Fossum threw three different overhand curveballs. The first curveball was a tight-rotating 1–7 curveball with a velocity in the low to mid 70s, but a pitch that Fossum struggles to throw effectively over the plate for strikes and at times remains too flat. The second curveball was also a 1–7 pitch, has a moderate break while clocking in between 65 and 70 MPH, and he could effectively throw for strikes. The third curveball was a 12–6 curveball with a large break, making it difficult to hit. While the pitch was a very effective pitch for him, often landing for strikes or causing popouts, he regulated the pitch as a change-of-pace pitch to prevent batters from becoming used to it. Fossum dubbed this pitch the "Fossum flip", and it was a form of an eephus pitch. He also had a decent fastball in the 88–92 mph range and a changeup that while effective, did not drop as well as the average changeup. Fossum was also a good fielder and has an above-average pickoff move.

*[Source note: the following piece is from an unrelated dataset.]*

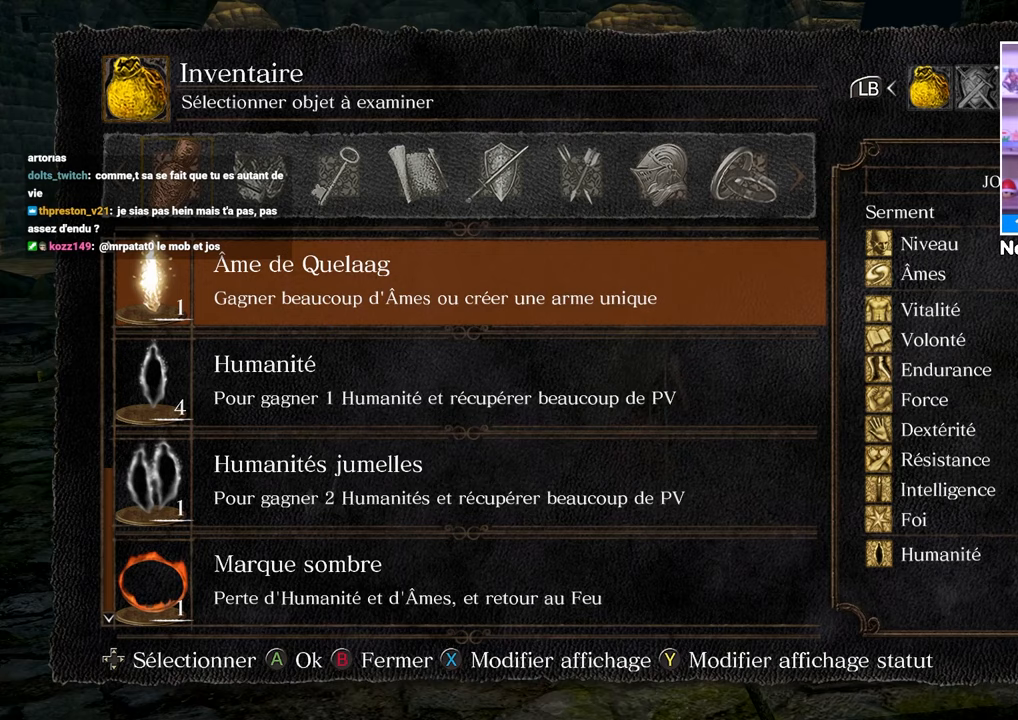
{"buttons": [], "left_stick": "up", "right_stick": "center", "button_events": []}
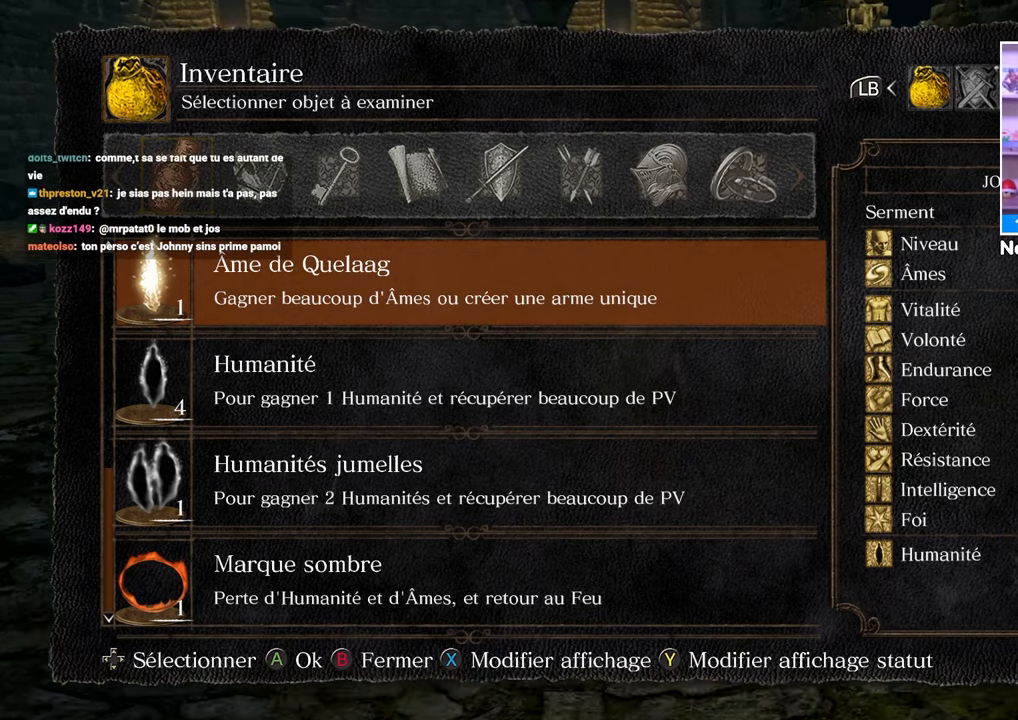
{"buttons": [], "left_stick": "up", "right_stick": "center", "button_events": []}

Fossum's biggest knock was his stamina. Weighing in at 160 lbs, Fossum had a somewhat violent throwing style and was injured a few times in his career. In 2004, he missed the first five weeks of the season with a sore elbow, and near the end of the 2005 season his effectiveness was reduced, which he and manager Lou Piniella attributed to lower back pain. For a relief pitcher, Fossum was also very good at holding runners on base. In 2004, baserunners managed to steal 15 bases out of 23 attempts (a 65.2% success rate), and in 2005, only 10 base stealers out of 14 attempts were successful (a 71.4% rate). The league averages in those seasons were 69% and 70% respectively, but relievers tend to allow higher rates than starters.
==Personal life==
Fossum is married and has three children.